Milano, 9 giu. (askanews) - Tiziano Ferro torna al centro della musica, con il suo nuovo tour "Stadi 26", 12 date nelle principali città italiane che ha venduto 400 mila biglietti. Proprio tornando sul palco il popolare cantante ha ritrovato sicurezza grazie all'amore del suo pubblico.

"Scopro sempre qualcosa di me dal vivo perché la musica non può vivere in una stanza, la musica deve vivere con le persone, le persone le devo guardare in faccia devo sorridere con loro devo ridere devo anche piangere con loro devo vederle piangere, quindi mi devo commuovere, devo ridere, devo cazzeggiare con loro, si cresce, si cresce insieme, si cresce insieme in un'esperienza che poi è comune, non è che io sul palco regalo un'esperienza, la ricevo allo stesso momento".

Sempre sincero nel raccontarsi, anche nei momenti più difficili della sua vita, ha saputo andare oltre le polemiche e gli haters.

"Io sono molto fedele alle persone che mi vogliono bene, tanto è vero che non mi sono mai gettato nelle polemiche, non ho mai,

mai dato adito agli haters, ho sempre invitato le persone che mi vogliono bene a lasciar stare, le persone che odiano, proprio perché secondo me bisogna vivere in un ambiente, bisogna alimentare l'amore, il volersi bene, lo star bene.
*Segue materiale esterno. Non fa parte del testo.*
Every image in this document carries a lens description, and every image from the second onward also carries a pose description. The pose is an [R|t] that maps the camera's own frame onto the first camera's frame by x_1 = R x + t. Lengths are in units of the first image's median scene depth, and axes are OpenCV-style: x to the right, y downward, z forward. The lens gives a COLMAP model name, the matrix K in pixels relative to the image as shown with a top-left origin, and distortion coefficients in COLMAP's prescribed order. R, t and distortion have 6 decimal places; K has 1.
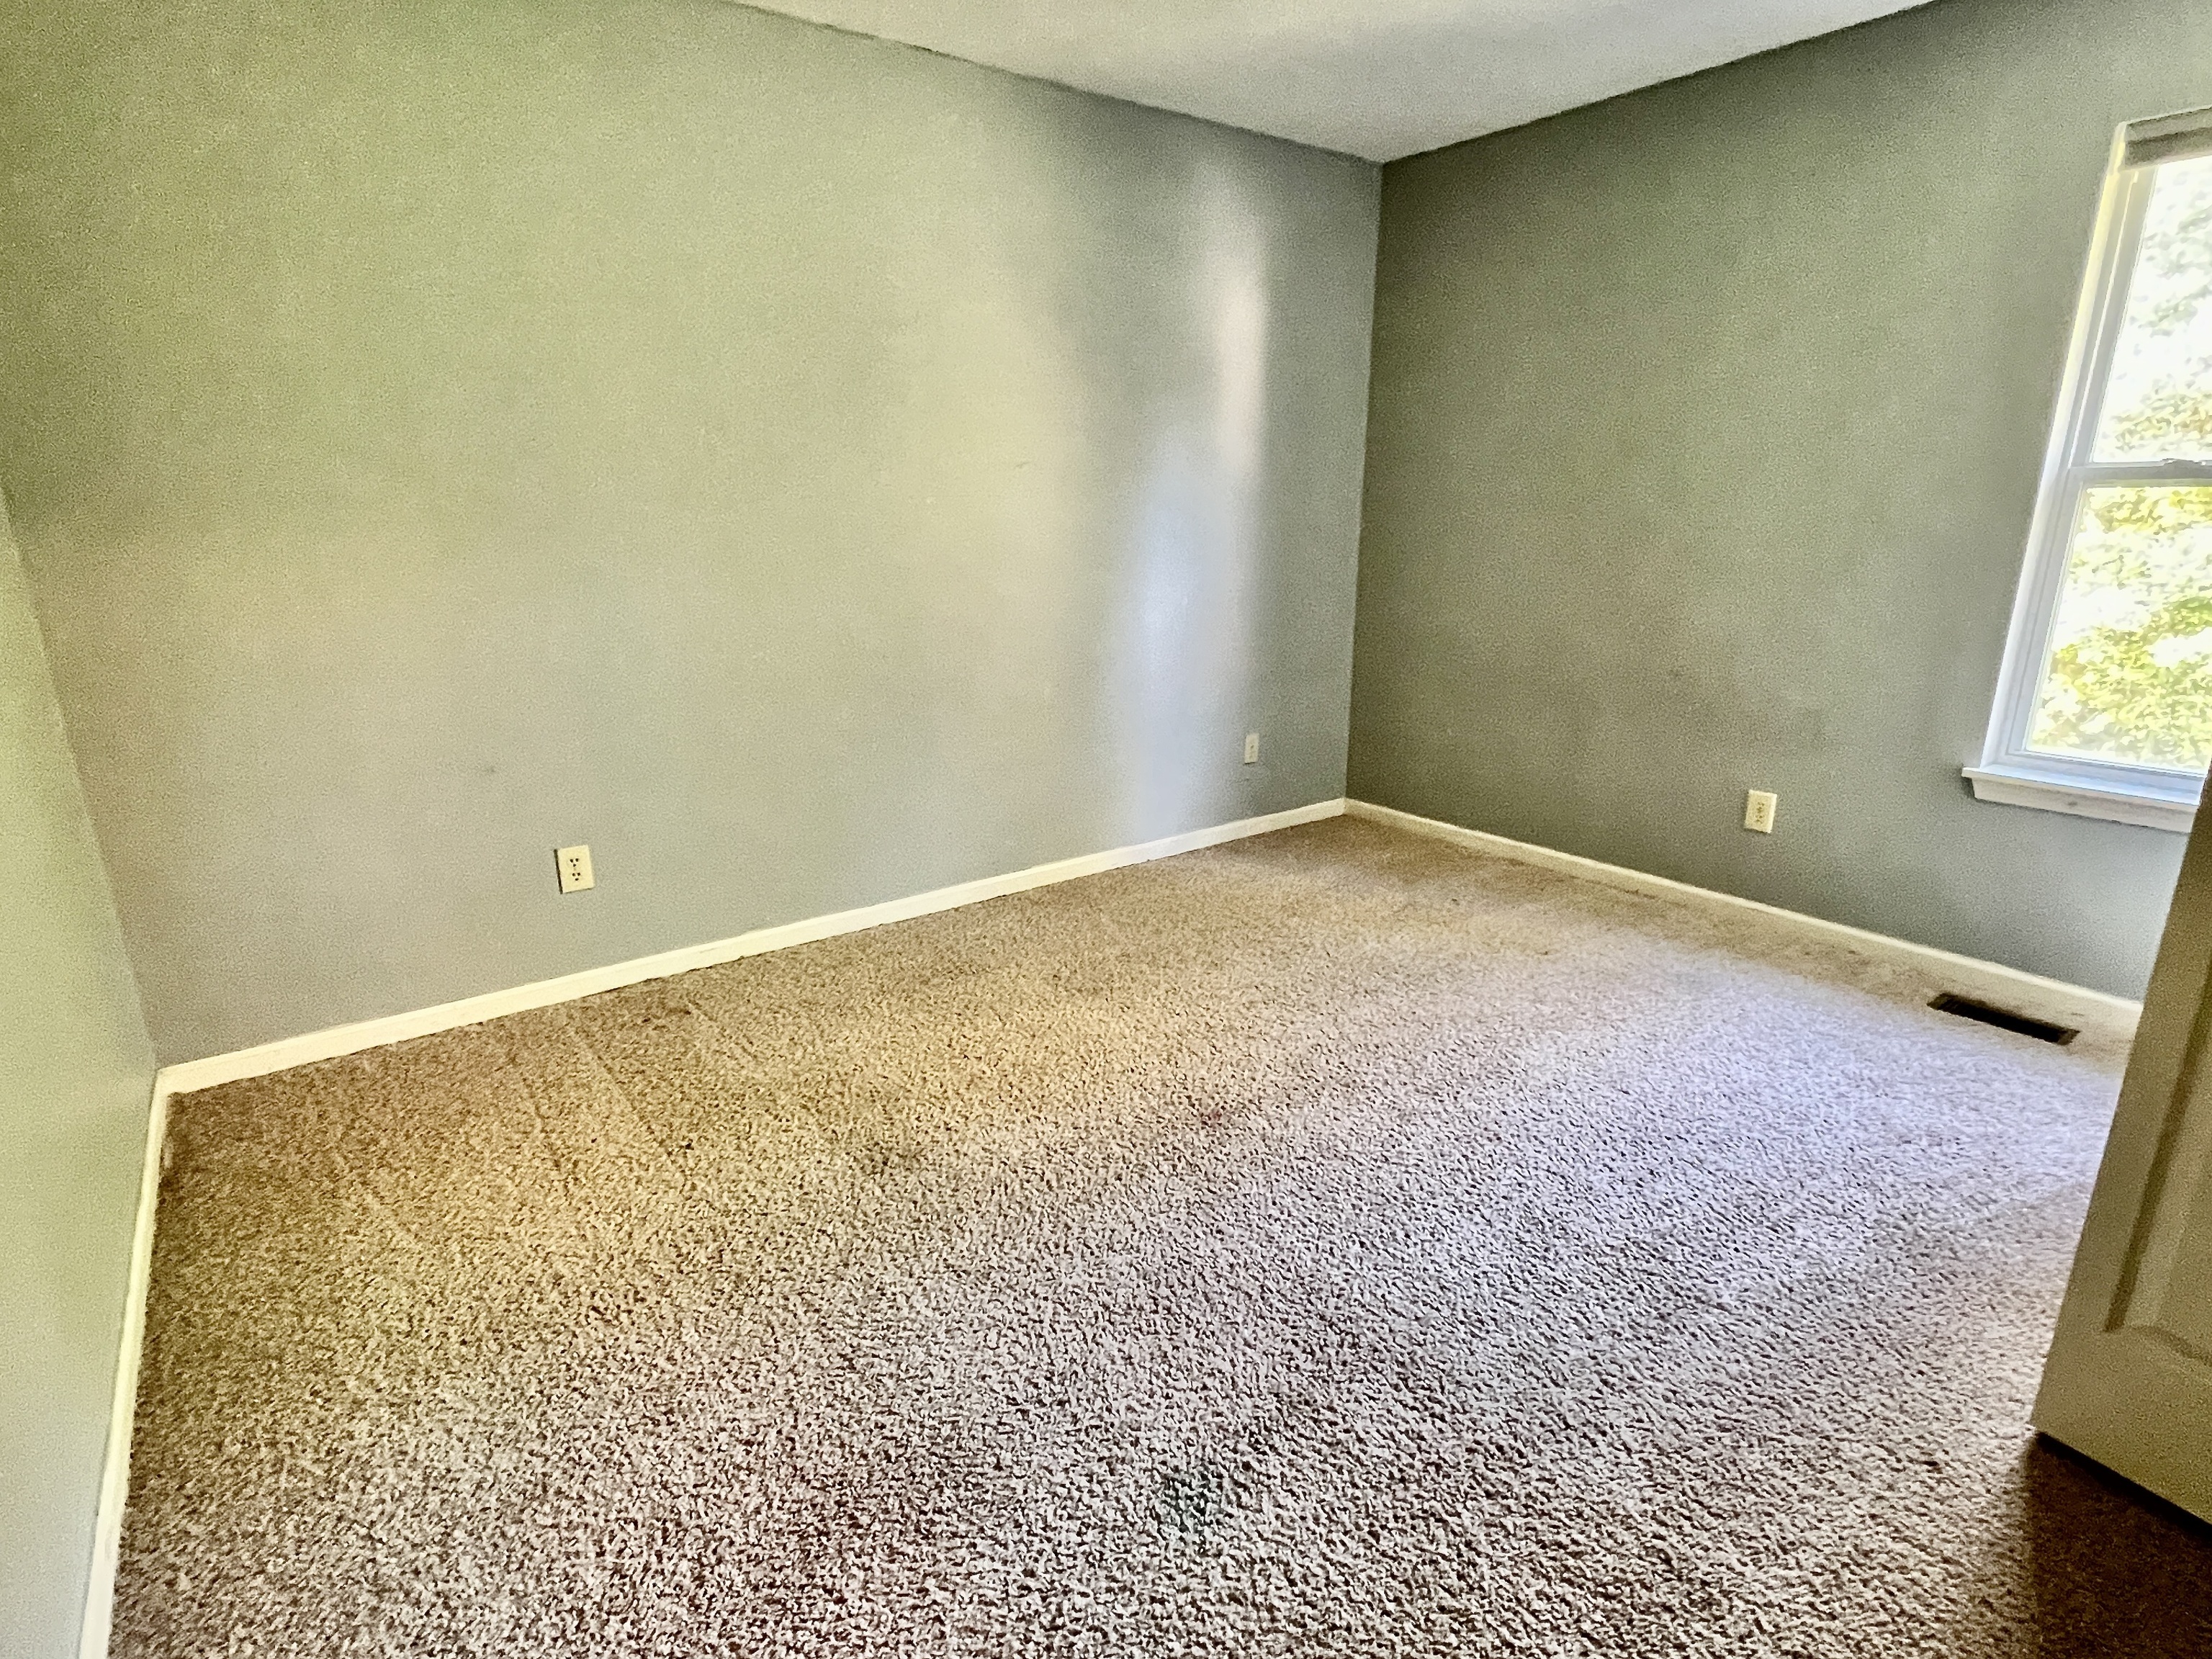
lens RADIAL K [[1109.3, 0, 1106.0], [0, 1109.3, 829.5], [0, 0, 1]] dist [0.000143, 0.000067]
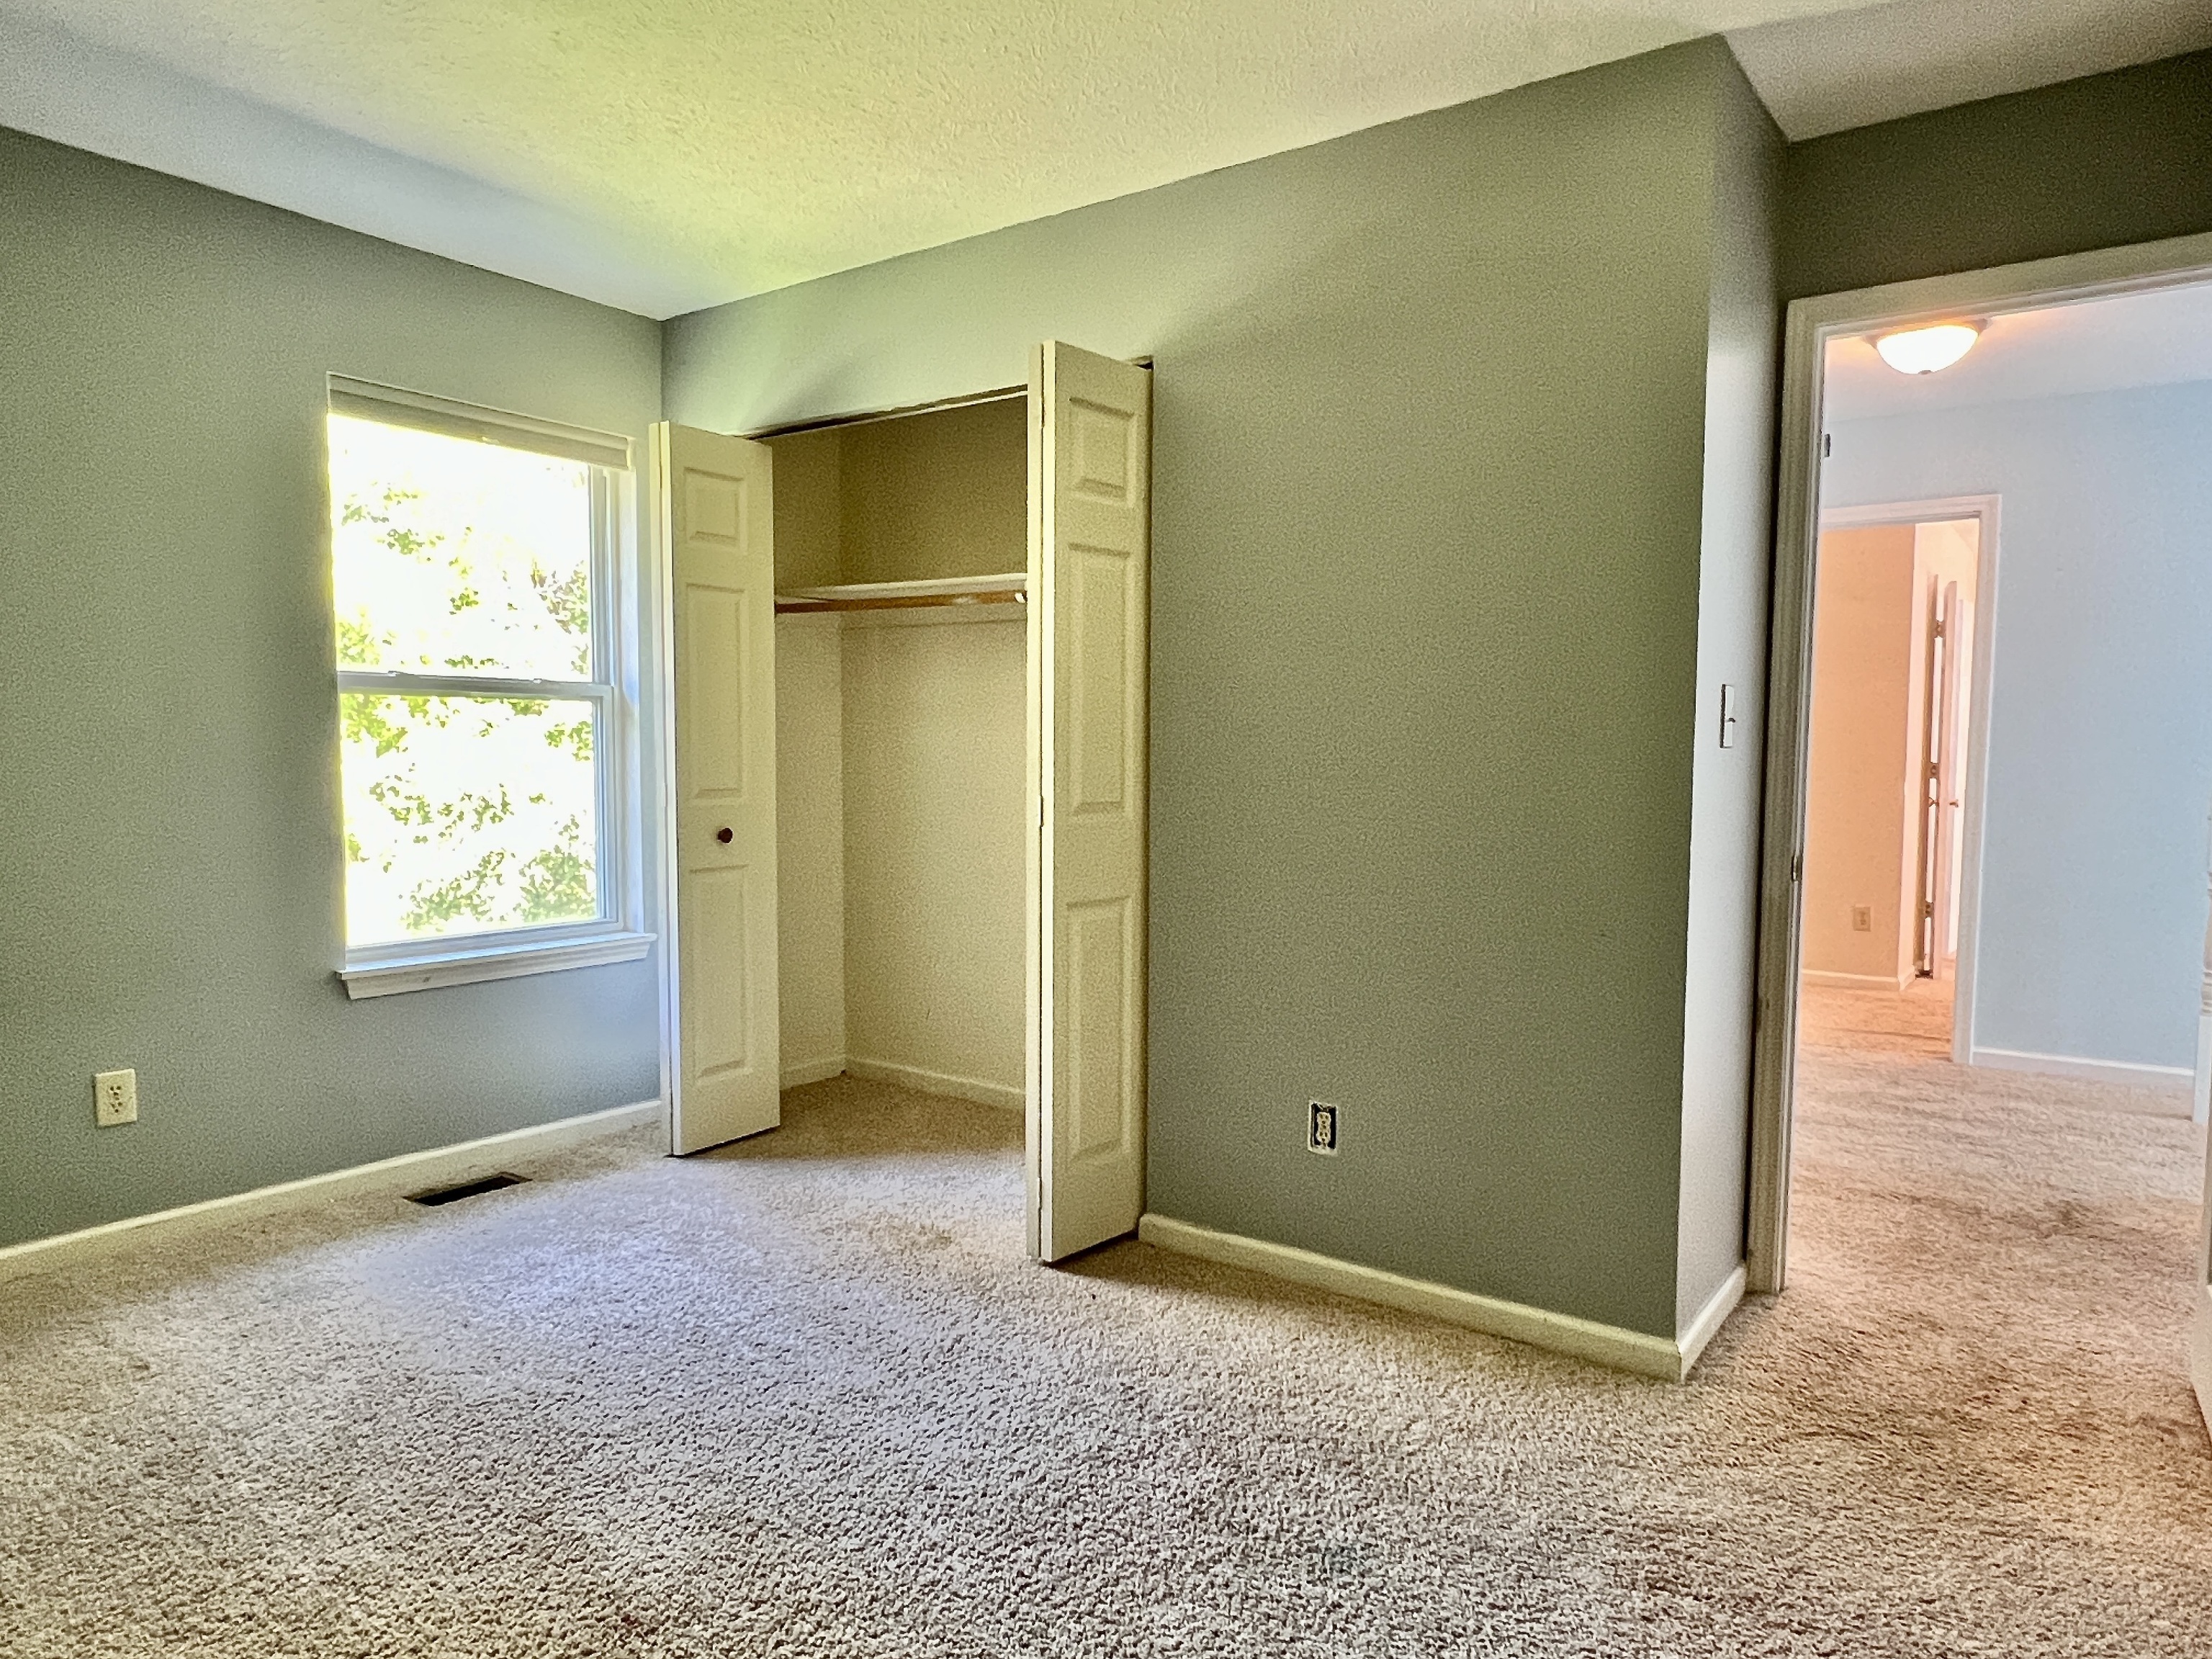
lens RADIAL K [[1422.3, 0, 1106.0], [0, 1422.3, 829.5], [0, 0, 1]] dist [0.000739, 0.000104]
pose [[-0.287980, -0.051110, 0.956272, -0.591479], [0.264344, 0.955534, 0.130678, -0.160336], [-0.920429, 0.290417, -0.261664, 0.688461]]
Io invito i miei fan a non ascoltare chi parla male perché i social media esistono e si alimentano proprio tramite il dialogo dell'odio, invece io amo le persone che mi amano perché fanno il contrario, perché si alimentano d'amore, quindi dimentichiamoci del resto e viviamo di persone che invece ci fanno crescere, che sono costruttive, che ci vogliono bene, io la penso così".
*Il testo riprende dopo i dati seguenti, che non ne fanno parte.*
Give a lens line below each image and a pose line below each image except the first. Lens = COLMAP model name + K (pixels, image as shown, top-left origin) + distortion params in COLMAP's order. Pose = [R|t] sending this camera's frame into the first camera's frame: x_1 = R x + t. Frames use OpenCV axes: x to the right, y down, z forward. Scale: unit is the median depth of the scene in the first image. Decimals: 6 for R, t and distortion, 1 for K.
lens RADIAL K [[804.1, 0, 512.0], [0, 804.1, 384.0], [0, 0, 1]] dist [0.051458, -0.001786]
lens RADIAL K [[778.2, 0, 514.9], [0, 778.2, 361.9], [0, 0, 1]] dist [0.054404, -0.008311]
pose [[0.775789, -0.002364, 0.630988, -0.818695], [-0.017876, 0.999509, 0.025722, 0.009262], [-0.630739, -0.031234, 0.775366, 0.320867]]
Quando Tiziano sale sul palco torna il miracolo che è fatto di persone vere, lacrime, sorrisi, gioia e soprattutto tanta musica cantata in coro.

"È un concerto stracolmo di cose, sono 32 canzoni che sono tante e sono 25 anni di canzoni le più importanti, tutte, non ne manca neanche una e sono quelle lì, sono quelle che ci hanno unito, sono quelle più importanti, quelle che hanno cucito i momenti di storia tra di noi, dalla prima all'ultima. E' uno spettacolo in cui si balla. Era da un po' che non ballavo, ballo di nuovo perché mi andava di farlo, perché sarà uno spettacolo divertente, poi uno spettacolo irreplicabile perché gli spettacoli sono fatti di facce che si guardano, di risate, di momenti in cui si piange, ma anche per me, perché io cambio con lo spettacolo e lo spettacolo è bello perché irreplicabile, perché divento anche io spettatore di chi mi viene a vedere.